=== Data records ===
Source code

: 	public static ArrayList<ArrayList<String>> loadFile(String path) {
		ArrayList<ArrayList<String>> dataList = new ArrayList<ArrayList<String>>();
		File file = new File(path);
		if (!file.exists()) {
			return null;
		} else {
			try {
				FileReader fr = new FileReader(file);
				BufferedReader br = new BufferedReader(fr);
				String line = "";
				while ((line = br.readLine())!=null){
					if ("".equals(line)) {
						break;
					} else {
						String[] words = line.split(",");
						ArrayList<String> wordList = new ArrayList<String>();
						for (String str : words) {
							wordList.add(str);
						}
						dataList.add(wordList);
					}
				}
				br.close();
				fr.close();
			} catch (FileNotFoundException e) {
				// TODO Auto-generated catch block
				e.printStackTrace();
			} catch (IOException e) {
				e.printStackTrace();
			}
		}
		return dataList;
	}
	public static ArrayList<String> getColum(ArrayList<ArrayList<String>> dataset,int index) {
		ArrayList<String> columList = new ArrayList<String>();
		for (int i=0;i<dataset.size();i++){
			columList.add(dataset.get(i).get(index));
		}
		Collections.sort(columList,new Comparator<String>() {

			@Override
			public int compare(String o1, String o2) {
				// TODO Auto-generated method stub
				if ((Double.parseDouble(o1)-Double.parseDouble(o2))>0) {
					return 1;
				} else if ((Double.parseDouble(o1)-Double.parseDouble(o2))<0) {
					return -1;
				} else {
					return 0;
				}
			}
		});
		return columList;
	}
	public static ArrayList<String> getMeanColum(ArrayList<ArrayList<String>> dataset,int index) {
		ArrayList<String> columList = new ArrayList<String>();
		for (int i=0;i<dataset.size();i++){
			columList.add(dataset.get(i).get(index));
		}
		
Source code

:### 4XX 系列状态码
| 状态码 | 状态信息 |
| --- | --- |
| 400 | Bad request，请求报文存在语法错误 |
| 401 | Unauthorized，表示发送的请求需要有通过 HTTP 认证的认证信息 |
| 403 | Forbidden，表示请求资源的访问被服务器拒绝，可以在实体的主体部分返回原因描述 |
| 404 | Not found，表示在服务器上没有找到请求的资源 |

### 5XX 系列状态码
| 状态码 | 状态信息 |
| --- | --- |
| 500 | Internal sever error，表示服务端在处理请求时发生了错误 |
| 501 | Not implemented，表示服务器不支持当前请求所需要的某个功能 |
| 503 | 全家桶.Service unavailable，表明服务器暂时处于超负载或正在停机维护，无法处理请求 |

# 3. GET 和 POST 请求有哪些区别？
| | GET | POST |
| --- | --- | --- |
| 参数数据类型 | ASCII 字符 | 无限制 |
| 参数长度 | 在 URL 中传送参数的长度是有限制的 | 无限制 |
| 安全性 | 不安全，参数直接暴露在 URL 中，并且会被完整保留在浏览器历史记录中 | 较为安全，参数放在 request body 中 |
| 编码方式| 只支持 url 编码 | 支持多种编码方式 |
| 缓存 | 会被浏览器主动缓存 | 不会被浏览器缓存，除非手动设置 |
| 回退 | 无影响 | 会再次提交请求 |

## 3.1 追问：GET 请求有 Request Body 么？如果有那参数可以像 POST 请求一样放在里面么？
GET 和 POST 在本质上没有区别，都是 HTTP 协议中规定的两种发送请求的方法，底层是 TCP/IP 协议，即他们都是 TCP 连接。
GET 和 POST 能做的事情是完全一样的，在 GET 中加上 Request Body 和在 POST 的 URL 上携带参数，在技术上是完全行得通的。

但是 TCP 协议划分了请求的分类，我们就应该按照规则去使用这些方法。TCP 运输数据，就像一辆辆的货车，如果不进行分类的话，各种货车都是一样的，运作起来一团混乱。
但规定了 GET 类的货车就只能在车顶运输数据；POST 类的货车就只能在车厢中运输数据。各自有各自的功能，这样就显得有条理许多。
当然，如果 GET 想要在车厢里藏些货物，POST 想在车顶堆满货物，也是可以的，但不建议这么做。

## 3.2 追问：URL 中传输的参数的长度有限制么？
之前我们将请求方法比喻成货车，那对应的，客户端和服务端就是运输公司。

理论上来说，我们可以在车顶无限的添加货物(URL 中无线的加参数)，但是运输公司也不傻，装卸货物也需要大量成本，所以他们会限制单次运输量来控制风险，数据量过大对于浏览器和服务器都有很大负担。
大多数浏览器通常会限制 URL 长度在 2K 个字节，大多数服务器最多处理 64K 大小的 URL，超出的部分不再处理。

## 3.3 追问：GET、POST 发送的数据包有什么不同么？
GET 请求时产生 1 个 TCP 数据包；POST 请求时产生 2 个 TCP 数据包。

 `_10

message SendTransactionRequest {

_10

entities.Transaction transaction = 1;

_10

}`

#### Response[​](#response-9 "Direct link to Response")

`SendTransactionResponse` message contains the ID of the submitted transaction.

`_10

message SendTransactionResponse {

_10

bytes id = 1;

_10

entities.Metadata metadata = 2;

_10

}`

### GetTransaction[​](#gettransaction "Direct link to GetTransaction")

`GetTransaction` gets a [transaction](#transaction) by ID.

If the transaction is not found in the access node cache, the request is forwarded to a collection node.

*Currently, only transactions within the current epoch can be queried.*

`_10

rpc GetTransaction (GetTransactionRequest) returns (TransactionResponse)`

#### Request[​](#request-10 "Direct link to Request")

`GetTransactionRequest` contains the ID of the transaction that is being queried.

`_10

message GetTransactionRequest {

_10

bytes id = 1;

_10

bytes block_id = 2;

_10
===
> Task goal
Please rewrite the data above with every "columList" changed to "columnList", keeping everything else the same.

> Result
Source code

: 	public static ArrayList<ArrayList<String>> loadFile(String path) {
		ArrayList<ArrayList<String>> dataList = new ArrayList<ArrayList<String>>();
		File file = new File(path);
		if (!file.exists()) {
			return null;
		} else {
			try {
				FileReader fr = new FileReader(file);
				BufferedReader br = new BufferedReader(fr);
				String line = "";
				while ((line = br.readLine())!=null){
					if ("".equals(line)) {
						break;
					} else {
						String[] words = line.split(",");
						ArrayList<String> wordList = new ArrayList<String>();
						for (String str : words) {
							wordList.add(str);
						}
						dataList.add(wordList);
					}
				}
				br.close();
				fr.close();
			} catch (FileNotFoundException e) {
				// TODO Auto-generated catch block
				e.printStackTrace();
			} catch (IOException e) {
				e.printStackTrace();
			}
		}
		return dataList;
	}
	public static ArrayList<String> getColum(ArrayList<ArrayList<String>> dataset,int index) {
		ArrayList<String> columnList = new ArrayList<String>();
		for (int i=0;i<dataset.size();i++){
			columnList.add(dataset.get(i).get(index));
		}
		Collections.sort(columnList,new Comparator<String>() {

			@Override
			public int compare(String o1, String o2) {
				// TODO Auto-generated method stub
				if ((Double.parseDouble(o1)-Double.parseDouble(o2))>0) {
					return 1;
				} else if ((Double.parseDouble(o1)-Double.parseDouble(o2))<0) {
					return -1;
				} else {
					return 0;
				}
			}
		});
		return columnList;
	}
	public static ArrayList<String> getMeanColum(ArrayList<ArrayList<String>> dataset,int index) {
		ArrayList<String> columnList = new ArrayList<String>();
		for (int i=0;i<dataset.size();i++){
			columnList.add(dataset.get(i).get(index));
		}
		
Source code

:### 4XX 系列状态码
| 状态码 | 状态信息 |
| --- | --- |
| 400 | Bad request，请求报文存在语法错误 |
| 401 | Unauthorized，表示发送的请求需要有通过 HTTP 认证的认证信息 |
| 403 | Forbidden，表示请求资源的访问被服务器拒绝，可以在实体的主体部分返回原因描述 |
| 404 | Not found，表示在服务器上没有找到请求的资源 |

### 5XX 系列状态码
| 状态码 | 状态信息 |
| --- | --- |
| 500 | Internal sever error，表示服务端在处理请求时发生了错误 |
| 501 | Not implemented，表示服务器不支持当前请求所需要的某个功能 |
| 503 | 全家桶.Service unavailable，表明服务器暂时处于超负载或正在停机维护，无法处理请求 |

# 3. GET 和 POST 请求有哪些区别？
| | GET | POST |
| --- | --- | --- |
| 参数数据类型 | ASCII 字符 | 无限制 |
| 参数长度 | 在 URL 中传送参数的长度是有限制的 | 无限制 |
| 安全性 | 不安全，参数直接暴露在 URL 中，并且会被完整保留在浏览器历史记录中 | 较为安全，参数放在 request body 中 |
| 编码方式| 只支持 url 编码 | 支持多种编码方式 |
| 缓存 | 会被浏览器主动缓存 | 不会被浏览器缓存，除非手动设置 |
| 回退 | 无影响 | 会再次提交请求 |

## 3.1 追问：GET 请求有 Request Body 么？如果有那参数可以像 POST 请求一样放在里面么？
GET 和 POST 在本质上没有区别，都是 HTTP 协议中规定的两种发送请求的方法，底层是 TCP/IP 协议，即他们都是 TCP 连接。
GET 和 POST 能做的事情是完全一样的，在 GET 中加上 Request Body 和在 POST 的 URL 上携带参数，在技术上是完全行得通的。

但是 TCP 协议划分了请求的分类，我们就应该按照规则去使用这些方法。TCP 运输数据，就像一辆辆的货车，如果不进行分类的话，各种货车都是一样的，运作起来一团混乱。
但规定了 GET 类的货车就只能在车顶运输数据；POST 类的货车就只能在车厢中运输数据。各自有各自的功能，这样就显得有条理许多。
当然，如果 GET 想要在车厢里藏些货物，POST 想在车顶堆满货物，也是可以的，但不建议这么做。

## 3.2 追问：URL 中传输的参数的长度有限制么？
之前我们将请求方法比喻成货车，那对应的，客户端和服务端就是运输公司。

理论上来说，我们可以在车顶无限的添加货物(URL 中无线的加参数)，但是运输公司也不傻，装卸货物也需要大量成本，所以他们会限制单次运输量来控制风险，数据量过大对于浏览器和服务器都有很大负担。
大多数浏览器通常会限制 URL 长度在 2K 个字节，大多数服务器最多处理 64K 大小的 URL，超出的部分不再处理。

## 3.3 追问：GET、POST 发送的数据包有什么不同么？
GET 请求时产生 1 个 TCP 数据包；POST 请求时产生 2 个 TCP 数据包。

 `_10

message SendTransactionRequest {

_10

entities.Transaction transaction = 1;

_10

}`

#### Response[​](#response-9 "Direct link to Response")

`SendTransactionResponse` message contains the ID of the submitted transaction.

`_10

message SendTransactionResponse {

_10

bytes id = 1;

_10

entities.Metadata metadata = 2;

_10

}`

### GetTransaction[​](#gettransaction "Direct link to GetTransaction")

`GetTransaction` gets a [transaction](#transaction) by ID.

If the transaction is not found in the access node cache, the request is forwarded to a collection node.

*Currently, only transactions within the current epoch can be queried.*

`_10

rpc GetTransaction (GetTransactionRequest) returns (TransactionResponse)`

#### Request[​](#request-10 "Direct link to Request")

`GetTransactionRequest` contains the ID of the transaction that is being queried.

`_10

message GetTransactionRequest {

_10

bytes id = 1;

_10

bytes block_id = 2;

_10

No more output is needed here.